> [To do]:
Only lines with the string "pull" should be returned from the data below.

> [Given records]:
━━━━━━━━━━━━━━━━

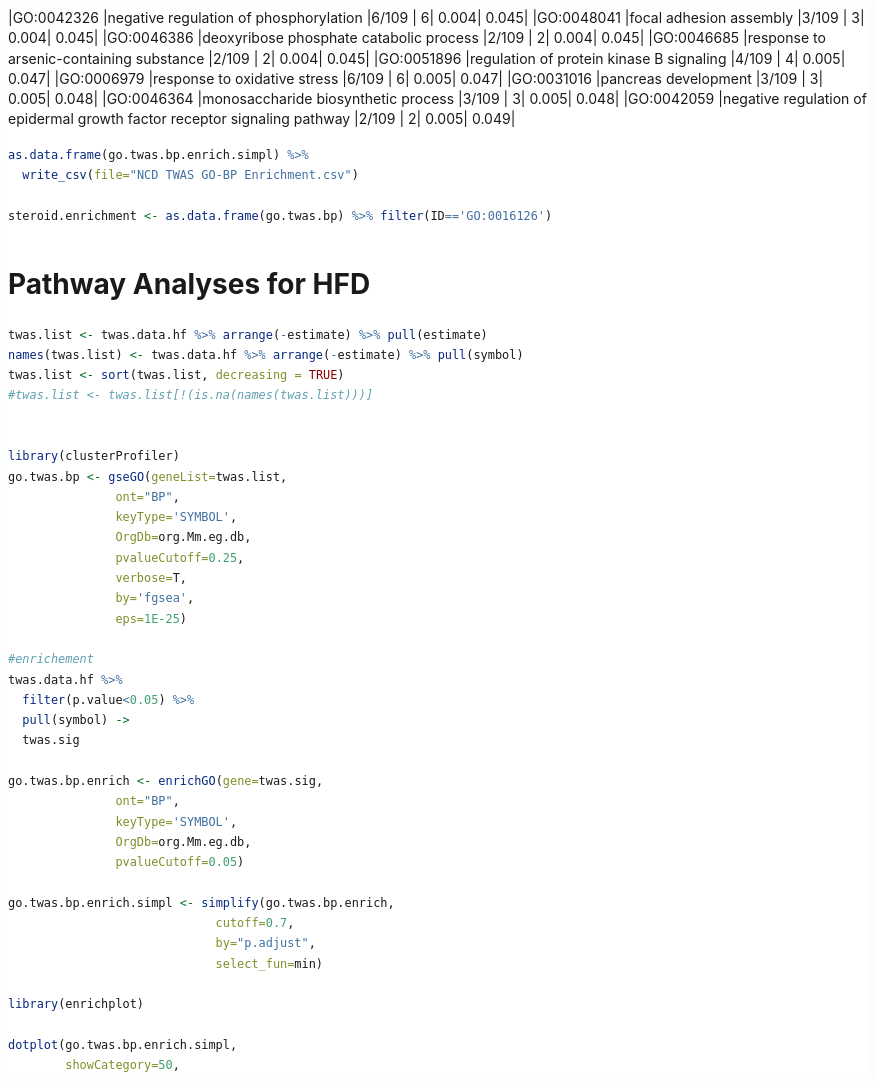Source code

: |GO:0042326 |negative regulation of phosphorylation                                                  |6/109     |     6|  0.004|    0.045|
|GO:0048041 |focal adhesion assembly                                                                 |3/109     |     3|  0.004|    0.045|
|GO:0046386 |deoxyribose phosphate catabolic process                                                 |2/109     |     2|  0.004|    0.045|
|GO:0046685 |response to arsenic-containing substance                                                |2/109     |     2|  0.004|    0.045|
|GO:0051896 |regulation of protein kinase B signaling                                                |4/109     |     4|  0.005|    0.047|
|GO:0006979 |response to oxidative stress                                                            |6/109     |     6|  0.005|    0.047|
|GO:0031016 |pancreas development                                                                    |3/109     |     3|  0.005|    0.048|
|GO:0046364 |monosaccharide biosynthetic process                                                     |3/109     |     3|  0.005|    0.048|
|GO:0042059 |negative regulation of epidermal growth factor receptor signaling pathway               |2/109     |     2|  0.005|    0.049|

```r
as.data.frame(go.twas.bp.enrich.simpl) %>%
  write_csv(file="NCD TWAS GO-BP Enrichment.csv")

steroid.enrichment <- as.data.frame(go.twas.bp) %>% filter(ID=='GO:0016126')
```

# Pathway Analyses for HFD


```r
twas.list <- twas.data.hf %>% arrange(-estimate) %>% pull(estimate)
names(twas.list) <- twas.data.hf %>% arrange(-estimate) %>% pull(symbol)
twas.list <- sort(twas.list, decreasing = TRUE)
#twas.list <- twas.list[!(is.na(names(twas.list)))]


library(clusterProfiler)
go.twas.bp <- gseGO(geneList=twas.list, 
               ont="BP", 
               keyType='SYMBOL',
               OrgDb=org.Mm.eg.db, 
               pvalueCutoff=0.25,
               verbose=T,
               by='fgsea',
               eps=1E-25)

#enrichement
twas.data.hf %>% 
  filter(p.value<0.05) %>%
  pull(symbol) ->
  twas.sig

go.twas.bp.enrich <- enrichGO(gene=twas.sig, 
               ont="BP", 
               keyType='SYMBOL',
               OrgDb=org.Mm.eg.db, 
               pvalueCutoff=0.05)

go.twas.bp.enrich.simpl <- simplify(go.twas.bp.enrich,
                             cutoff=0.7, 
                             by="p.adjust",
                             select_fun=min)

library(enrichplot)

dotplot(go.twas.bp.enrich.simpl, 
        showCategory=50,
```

━━━━━━━━━━━━━━━━

> [Answer space]:
twas.list <- twas.data.hf %>% arrange(-estimate) %>% pull(estimate)
names(twas.list) <- twas.data.hf %>% arrange(-estimate) %>% pull(symbol)
  pull(symbol) ->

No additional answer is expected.